_EXTRACTED RECORDS:_
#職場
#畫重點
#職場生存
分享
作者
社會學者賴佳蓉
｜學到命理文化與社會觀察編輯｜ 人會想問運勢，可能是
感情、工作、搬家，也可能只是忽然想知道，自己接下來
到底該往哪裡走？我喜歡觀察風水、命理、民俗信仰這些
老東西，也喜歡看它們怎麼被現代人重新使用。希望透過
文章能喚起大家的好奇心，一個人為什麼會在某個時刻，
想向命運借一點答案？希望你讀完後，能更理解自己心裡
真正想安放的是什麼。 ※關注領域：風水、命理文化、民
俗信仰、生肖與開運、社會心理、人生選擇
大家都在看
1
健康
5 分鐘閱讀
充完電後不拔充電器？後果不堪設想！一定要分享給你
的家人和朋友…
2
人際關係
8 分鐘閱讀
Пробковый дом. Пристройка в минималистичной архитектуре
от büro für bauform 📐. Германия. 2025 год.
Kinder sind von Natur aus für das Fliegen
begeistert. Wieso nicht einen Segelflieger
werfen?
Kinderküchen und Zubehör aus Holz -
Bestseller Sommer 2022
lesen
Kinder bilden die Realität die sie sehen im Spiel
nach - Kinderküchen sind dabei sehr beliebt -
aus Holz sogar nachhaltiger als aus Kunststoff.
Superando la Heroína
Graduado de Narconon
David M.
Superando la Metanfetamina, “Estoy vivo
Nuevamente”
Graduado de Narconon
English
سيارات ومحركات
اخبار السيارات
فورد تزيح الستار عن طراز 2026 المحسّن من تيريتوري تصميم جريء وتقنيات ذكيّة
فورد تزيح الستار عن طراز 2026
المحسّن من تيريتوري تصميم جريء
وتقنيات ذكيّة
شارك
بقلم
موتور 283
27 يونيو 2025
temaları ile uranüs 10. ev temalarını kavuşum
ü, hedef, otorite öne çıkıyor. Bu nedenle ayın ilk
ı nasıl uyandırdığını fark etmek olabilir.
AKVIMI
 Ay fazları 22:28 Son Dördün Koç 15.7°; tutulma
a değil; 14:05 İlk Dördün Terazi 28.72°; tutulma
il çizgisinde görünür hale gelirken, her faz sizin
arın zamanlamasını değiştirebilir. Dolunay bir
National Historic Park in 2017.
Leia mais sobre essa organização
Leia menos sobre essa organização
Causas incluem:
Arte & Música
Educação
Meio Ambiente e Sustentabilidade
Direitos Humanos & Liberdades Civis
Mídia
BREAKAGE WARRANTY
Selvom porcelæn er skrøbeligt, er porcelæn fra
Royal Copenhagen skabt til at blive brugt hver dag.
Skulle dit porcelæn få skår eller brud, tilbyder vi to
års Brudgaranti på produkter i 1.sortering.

_TASK OBJECTIVE:_
Each line of the listing that includes the word "porcelæn" should be copied out.

_ANSWER FOR THIS EXERCISE:_
Selvom porcelæn er skrøbeligt, er porcelæn fra
Skulle dit porcelæn få skår eller brud, tilbyder vi to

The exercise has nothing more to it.